Innovation at Scale: When It’s Easier Being Big
Often, we think of innovation as something that can only be done well by small, nimble organizations. But sometimes, being the trusted institutional voice can make it easier to turn that little innovation into a big success.
You know something that companies have been trying to kill for decades, without much luck? The business card, that paper-and-ink device that’s been used for seemingly hundreds of years.
We’ve seen myriad attempts to improve it—I remember a few years back that a company called Bump had a really clever mobile app where you could share your contact info with someone nearby by simply tapping devices together. But the problem was, it didn’t actually solve the problem it set out to.
“Intuitively, it might seem that Bump is best used as an alternative to swapping business cards,” VentureBeat reported in 2010. “But it turns out that the company’s traffic hits a peak on weekends, suggesting that it’s more of a casual or social app.”
Before that, people tried replacing traditional business cards with mini-CDs that you could stick into your computer (as long as you didn’t have a slot-loading CD-ROM, of course). A clever idea for its time, but not one that was destined to change the world. Heck, some folks even sell business cards with built-in USB flash drives.
Despite all these gimmicks and their relative lack of value, the business card refuses to die. Sure, lots of companies spend money on doing elaborate, clever designs for them, but these objects are often more trouble than they’re worth at times.
I have had it happen more than once that I fly somewhere and I realize halfway to the hotel, “oh shoot, I forgot ‘em,” only to survive without them during that conference. Sure, they’re good for putting into the jar at the local Potbelly, in hopes of winning free catering, but their value as business tools is on the decline.
They’re a device that’s in need of improving, and we have all the tools to do so. And we’ve lost other tools that made the business card worthy of our time, like the Rolodex. But the business card is so embedded in the psyche of popular culture that it’d take something equally mainstream to disrupt it.
Recently, LinkedIn decided to take a shot. As Engadget reported, the Microsoft-owned social network added a new feature to its mobile app that puts a QR code in reach at all times, right in the search bar.
What’s the QR code for? Easy: Sharing your information with others. It puts a camera and the code right there. In fact, you can even put the QR code on marketing materials if you so choose, making it possible to put one foot in the tech world and one foot outside of it. It may be the only good implementation of QR codes in history.

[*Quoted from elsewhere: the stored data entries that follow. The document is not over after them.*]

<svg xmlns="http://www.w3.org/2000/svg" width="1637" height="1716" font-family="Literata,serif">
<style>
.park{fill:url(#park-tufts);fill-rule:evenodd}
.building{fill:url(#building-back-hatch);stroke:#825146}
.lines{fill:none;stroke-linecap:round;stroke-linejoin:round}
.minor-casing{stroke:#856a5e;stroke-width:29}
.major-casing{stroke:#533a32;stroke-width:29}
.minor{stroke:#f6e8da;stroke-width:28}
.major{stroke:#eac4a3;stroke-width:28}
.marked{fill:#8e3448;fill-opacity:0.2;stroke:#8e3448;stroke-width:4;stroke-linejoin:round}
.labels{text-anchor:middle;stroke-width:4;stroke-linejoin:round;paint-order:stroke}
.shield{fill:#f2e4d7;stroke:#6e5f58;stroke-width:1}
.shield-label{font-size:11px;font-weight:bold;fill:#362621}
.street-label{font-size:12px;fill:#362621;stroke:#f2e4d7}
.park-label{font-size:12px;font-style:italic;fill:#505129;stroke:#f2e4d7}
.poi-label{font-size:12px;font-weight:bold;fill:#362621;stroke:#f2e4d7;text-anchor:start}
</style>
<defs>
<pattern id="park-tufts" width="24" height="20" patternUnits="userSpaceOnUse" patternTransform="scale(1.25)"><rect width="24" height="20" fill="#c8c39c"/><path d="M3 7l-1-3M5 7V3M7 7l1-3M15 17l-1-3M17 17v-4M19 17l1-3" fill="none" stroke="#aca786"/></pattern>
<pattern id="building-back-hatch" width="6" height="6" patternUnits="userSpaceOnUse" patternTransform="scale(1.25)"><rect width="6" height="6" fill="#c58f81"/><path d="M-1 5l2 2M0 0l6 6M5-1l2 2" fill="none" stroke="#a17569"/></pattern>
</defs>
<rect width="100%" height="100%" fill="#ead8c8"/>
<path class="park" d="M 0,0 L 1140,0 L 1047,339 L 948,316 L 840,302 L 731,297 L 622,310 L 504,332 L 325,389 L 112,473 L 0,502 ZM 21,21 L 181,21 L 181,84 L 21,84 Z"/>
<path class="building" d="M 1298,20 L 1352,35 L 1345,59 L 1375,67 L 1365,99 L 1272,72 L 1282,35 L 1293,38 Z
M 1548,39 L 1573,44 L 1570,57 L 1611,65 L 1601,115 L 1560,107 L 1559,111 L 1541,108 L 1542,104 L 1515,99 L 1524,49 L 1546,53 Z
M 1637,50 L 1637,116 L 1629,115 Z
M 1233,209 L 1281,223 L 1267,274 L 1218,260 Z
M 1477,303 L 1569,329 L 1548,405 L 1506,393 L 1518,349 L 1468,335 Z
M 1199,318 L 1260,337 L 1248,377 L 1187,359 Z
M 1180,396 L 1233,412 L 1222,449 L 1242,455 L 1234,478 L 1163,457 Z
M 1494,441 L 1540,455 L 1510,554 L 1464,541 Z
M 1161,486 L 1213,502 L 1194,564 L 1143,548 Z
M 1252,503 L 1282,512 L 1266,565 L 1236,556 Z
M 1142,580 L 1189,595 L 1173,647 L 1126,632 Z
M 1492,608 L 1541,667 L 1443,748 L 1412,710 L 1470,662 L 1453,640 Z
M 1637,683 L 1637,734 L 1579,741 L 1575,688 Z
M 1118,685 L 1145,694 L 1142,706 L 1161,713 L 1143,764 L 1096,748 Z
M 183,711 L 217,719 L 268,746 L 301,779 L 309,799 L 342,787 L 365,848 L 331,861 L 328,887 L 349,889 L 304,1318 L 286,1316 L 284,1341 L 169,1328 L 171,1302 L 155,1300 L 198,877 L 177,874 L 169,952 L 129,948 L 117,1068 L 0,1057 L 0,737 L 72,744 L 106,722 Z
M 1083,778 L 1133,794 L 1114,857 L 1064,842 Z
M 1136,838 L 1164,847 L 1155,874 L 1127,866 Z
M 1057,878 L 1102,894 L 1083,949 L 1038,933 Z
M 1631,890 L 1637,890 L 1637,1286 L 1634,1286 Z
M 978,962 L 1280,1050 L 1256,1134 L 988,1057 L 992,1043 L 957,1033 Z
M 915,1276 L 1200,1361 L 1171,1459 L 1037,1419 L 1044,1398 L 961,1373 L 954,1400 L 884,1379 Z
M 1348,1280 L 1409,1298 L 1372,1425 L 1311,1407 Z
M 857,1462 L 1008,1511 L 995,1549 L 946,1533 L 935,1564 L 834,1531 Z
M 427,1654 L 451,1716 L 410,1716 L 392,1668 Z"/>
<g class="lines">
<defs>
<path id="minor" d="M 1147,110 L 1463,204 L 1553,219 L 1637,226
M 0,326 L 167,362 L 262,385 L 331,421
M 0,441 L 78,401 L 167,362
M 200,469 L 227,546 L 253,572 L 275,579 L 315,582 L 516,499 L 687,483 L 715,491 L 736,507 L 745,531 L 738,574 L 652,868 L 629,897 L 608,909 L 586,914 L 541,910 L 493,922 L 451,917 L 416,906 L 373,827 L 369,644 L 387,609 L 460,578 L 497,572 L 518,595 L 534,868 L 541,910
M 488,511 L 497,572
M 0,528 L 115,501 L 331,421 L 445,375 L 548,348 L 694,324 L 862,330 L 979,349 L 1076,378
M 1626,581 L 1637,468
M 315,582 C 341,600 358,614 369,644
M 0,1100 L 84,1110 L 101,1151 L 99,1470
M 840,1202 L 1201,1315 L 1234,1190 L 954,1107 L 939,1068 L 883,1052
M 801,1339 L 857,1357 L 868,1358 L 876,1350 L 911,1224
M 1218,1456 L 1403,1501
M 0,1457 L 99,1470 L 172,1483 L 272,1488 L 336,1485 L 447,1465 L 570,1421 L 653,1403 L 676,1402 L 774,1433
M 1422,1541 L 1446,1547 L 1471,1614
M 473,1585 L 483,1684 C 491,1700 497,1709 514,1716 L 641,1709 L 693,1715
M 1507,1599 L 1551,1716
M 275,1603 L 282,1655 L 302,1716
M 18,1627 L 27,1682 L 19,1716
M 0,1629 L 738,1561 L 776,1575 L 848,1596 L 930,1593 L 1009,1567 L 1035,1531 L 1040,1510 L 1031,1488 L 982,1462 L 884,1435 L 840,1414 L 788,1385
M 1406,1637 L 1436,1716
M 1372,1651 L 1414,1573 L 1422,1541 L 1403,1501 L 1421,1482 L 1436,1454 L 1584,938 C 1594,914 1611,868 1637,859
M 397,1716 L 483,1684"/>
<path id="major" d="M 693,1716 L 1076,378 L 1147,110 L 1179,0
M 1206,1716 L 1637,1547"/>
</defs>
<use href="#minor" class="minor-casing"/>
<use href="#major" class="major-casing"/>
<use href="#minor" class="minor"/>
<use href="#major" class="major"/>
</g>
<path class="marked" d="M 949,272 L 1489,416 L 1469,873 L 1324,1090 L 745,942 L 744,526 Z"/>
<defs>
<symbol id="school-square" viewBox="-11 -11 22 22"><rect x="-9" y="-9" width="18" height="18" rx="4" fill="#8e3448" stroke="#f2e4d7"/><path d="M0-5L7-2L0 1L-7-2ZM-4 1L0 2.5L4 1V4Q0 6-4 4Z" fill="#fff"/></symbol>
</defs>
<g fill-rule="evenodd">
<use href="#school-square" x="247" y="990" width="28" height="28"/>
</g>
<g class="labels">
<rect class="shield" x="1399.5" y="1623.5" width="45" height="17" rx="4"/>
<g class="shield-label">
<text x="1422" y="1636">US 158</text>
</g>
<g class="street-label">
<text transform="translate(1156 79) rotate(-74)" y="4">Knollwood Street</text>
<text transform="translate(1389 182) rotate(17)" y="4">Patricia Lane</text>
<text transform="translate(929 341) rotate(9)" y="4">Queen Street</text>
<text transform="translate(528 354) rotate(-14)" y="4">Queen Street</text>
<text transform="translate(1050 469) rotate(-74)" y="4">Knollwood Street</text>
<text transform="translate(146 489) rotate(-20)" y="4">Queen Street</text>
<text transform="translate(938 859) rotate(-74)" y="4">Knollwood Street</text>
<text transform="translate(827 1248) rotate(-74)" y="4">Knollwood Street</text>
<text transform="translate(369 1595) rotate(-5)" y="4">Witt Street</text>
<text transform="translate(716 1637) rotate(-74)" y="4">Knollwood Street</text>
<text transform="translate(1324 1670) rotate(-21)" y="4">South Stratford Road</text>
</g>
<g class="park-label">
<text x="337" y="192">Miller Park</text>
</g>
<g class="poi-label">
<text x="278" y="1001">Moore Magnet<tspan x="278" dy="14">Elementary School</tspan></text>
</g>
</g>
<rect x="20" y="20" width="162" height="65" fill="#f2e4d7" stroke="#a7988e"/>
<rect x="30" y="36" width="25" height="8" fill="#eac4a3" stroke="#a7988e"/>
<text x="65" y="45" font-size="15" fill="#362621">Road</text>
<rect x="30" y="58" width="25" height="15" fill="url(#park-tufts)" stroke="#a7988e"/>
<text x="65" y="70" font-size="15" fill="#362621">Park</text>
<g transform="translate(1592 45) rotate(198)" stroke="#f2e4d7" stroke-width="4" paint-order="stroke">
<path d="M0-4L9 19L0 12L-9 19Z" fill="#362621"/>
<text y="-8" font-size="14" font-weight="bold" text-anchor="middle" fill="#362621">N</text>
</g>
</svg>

So what makes this different from Bump, or some other app? Easy: Scale. Ten to one, if you’re going to a conference, everyone there already has the LinkedIn app.

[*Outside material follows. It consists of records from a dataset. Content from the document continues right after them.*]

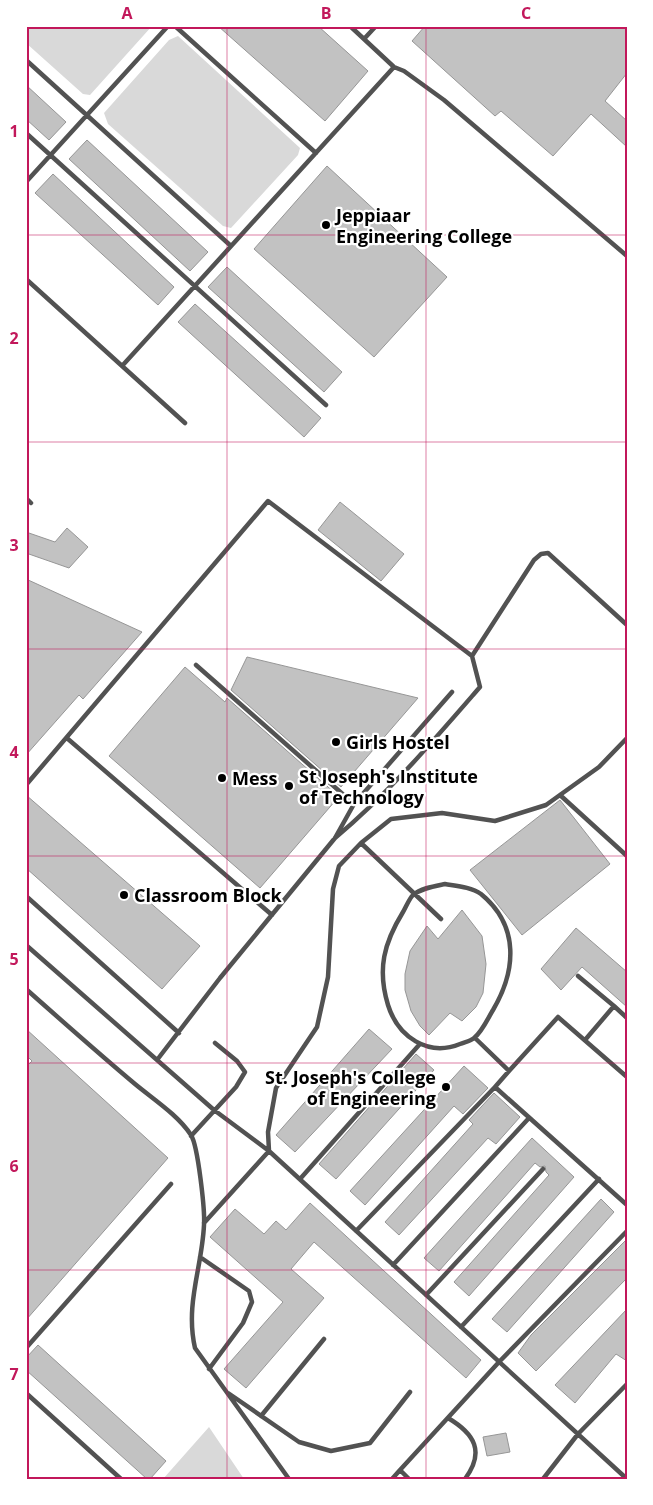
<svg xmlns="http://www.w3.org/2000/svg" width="653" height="1505" font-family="'Open Sans',sans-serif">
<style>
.green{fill:#d9d9d9}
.building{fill:#c2c2c2;stroke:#969696}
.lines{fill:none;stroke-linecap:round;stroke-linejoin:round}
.lane{stroke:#525252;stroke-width:4.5}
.grid{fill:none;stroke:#c2185b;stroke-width:1;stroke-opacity:0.55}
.poi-dot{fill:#000;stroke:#fff;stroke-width:2}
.labels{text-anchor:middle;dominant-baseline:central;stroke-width:4.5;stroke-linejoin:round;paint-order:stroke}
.poi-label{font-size:18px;font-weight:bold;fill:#000;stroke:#fff;text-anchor:start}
.neatline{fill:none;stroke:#c2185b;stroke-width:2}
.grid-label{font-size:16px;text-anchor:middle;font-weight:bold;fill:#c2185b}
</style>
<rect width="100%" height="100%" fill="#fff"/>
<path class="green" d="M26,26H152L90,95L83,94L26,43Z
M178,36L300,148L298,155L231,228L223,226L108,124L104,113L169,40Z
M209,1427L244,1479H163Z"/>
<path class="building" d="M218,26H318L368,71L325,121Z
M425,26H627V73L605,101L627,121V147L591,114L553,156L501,111L495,116L412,41Z
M26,85L66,122L49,140L26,119Z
M87,140L208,252L190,271L69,159Z
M327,166L447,277L374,357L254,249Z
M53,174L174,287L158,305L35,193Z
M227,267L342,372L324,392L208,287Z
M195,304L321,418L304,437L178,322Z
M340,502L404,554L381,581L318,530Z
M67,528L88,547L69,568L26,553V532L55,542Z
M26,579L142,632L83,699L79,695L26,755Z
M247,657L418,698L341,787L231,690Z
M185,667L225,702L227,698L336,794L333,797L336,800L260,888L109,756Z
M26,795L200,946L162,989L26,868Z
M560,800L610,864L522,935L470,870Z
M462,910L482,936L486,964L483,993L476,1007L462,1021L450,1013L429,1035L420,1026L411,1011L405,990V974L410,951L427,926L438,939Z
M576,928L627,972V1007L582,967L561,990L541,969Z
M26,1029L168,1158L26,1320V1067L32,1061L26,1055Z
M369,1029L392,1049L295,1152L276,1135Z
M416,1054L434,1070L336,1179L319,1164Z
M464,1066L488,1088L463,1114L454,1106L365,1205L350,1191Z
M494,1093L520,1117L496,1144L488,1138L399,1235L385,1222L473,1124L469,1120Z
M532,1138L574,1177L469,1296L454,1282L549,1175L546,1172L545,1166L540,1167L535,1163L439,1271L424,1258Z
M601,1199L614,1212L507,1332L492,1319Z
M310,1203L481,1360L466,1378L314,1242L291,1269L324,1298L246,1388L224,1369L283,1302L210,1237L235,1209L264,1234L276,1221L286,1230Z
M627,1239V1278L536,1371L518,1353L531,1335Z
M627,1309V1361L616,1354L575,1403L555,1385Z
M38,1345L166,1461L150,1479H147L26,1370V1358Z
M506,1433L510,1452L487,1456L483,1437Z"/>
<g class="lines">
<path class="lane" d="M175,26L316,153
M350,26L394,67L404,71L444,100L627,256
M364,39L376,26
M26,60L231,246
M26,133L326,405
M26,182L168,26
M26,279L185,423
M122,366L394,67
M26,498L31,503
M472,656L534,560L541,554L548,553L627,625
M196,665L354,804
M68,739L272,915
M26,785L268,501L472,656L480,687C434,740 389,793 335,838
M560,795L627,856
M361,843L441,919
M445,884C457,886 471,887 481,894C520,926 516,971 493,1010C488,1018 482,1032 474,1038C471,1041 465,1042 460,1044C428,1057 398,1037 388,1005C377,969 384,943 403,912C406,907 409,899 413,895C421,888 435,886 445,884Z
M26,896L179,1033
M26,945L214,1110L269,1151L627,1479
M578,976L614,1006
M26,989C62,1021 98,1053 135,1084C153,1099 178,1115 191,1135C198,1146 205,1210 204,1225C202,1268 185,1304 195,1348L289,1479
M475,1038L509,1071L558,1017L627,1077
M585,1040L614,1006L627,1018
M157,1060L220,978L335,838L354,804L452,692
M509,1071L495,1087L627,1205
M191,1136L236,1087L245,1072L237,1061L215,1043
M300,1179L419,1045
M204,1223L269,1151L268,1132L276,1088L317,1027L328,977L333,889L339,866L361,843L391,819L442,813L495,821L546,805L599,767L627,738
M356,1231L495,1087
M200,1257L249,1291L252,1302L243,1323L209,1369
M393,1265L529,1118
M426,1295L543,1169
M461,1327L599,1179
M26,1348L171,1184
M26,1393L121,1479
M228,1393L299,1442L331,1451L370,1443L410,1392
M261,1416L324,1339
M448,1418C475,1434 485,1452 465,1479
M392,1479L400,1470
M409,1479L400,1470L499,1362L627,1231
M543,1479L578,1434L627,1384"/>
</g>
<path class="grid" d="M227,26V1479M426,26V1479M26,235H627M26,442H627M26,649H627M26,856H627M26,1063H627M26,1270H627"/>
<g class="poi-dot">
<circle cx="326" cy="225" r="5"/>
<circle cx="336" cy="742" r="5"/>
<circle cx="222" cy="778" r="5"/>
<circle cx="289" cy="786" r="5"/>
<circle cx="124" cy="895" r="5"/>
<circle cx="446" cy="1087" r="5"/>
</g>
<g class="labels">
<g class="poi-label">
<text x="336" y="215">Jeppiaar<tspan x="336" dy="21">Engineering College</tspan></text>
<text x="346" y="742">Girls Hostel</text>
<text x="299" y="776">St Joseph's Institute<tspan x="299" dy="21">of Technology</tspan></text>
<text x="232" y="778">Mess</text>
<text x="134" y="895">Classroom Block</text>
<text x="436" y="1077" text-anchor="end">St. Joseph's College<tspan x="436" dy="21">of Engineering</tspan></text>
</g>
</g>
<rect width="653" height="1505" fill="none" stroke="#ffffff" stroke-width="55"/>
<rect x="28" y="28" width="598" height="1450" class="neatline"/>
<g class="grid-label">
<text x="127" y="19">A</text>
<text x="326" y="19">B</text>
<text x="526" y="19">C</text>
<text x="14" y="137">1</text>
<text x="14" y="344">2</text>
<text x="14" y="551">3</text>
<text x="14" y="758">4</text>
<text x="14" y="965">5</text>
<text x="14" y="1172">6</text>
<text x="14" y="1380">7</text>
</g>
</svg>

Ah, the true secret sauce: mass adoption. By pulling off the hard part—achieving scale, notoriety, and success—LinkedIn is in a position where it makes the potential for adding small but innovative things a lot easier to push out.
Innovation, Helped By Authority
I don’t have an inside track on whether LinkedIn’s tactic is going to work, and I can’t see the future. But what I can see is that they have many of the elements that could lead to success in this case. And for associations, which may be in a similar place, it’s a template that represents opportunity if considered in the right way.
It’s a situation where a market leader in a related field (in this case, business social networking) takes advantage of its technical strengths to improve something that isn’t as good as it could be. If done right, it could be a game changer.
There are plenty of examples of this in the world of technology: The iPod, the iPhone, and Gmail all came to life as small skunkworks projects that improved on things that didn’t work as well when coming from other companies. They used the authority and market position afforded to them by their corporate parent to improve on things already out there on the market—CDs, for example, did the job, as did those old Nokia phones. The things that already existed worked without any issues, but by choosing to improve something established, they opened up new business lines and improved existing ones. And they made a whole bunch of other stuff obsolete in the process.
Your association may not be making computer hardware, but it is likely coming from a similar position of strength, in the way that it’s so established. Just as there are things that startups can do better than established companies, large legacy organizations are in a position where they can have a say on a big idea.
Innovation within a large organization is tough. You have to worry about harming old lines of business when introducing new technologies. (Which is why LinkedIn is trying to reinvent the business card, not VistaPrint.) You may not be as nimble as you’d like to be.
But, on the other hand, your size and authority in a specific sector are an opportunity to try something big.
You know, like replacing the business card.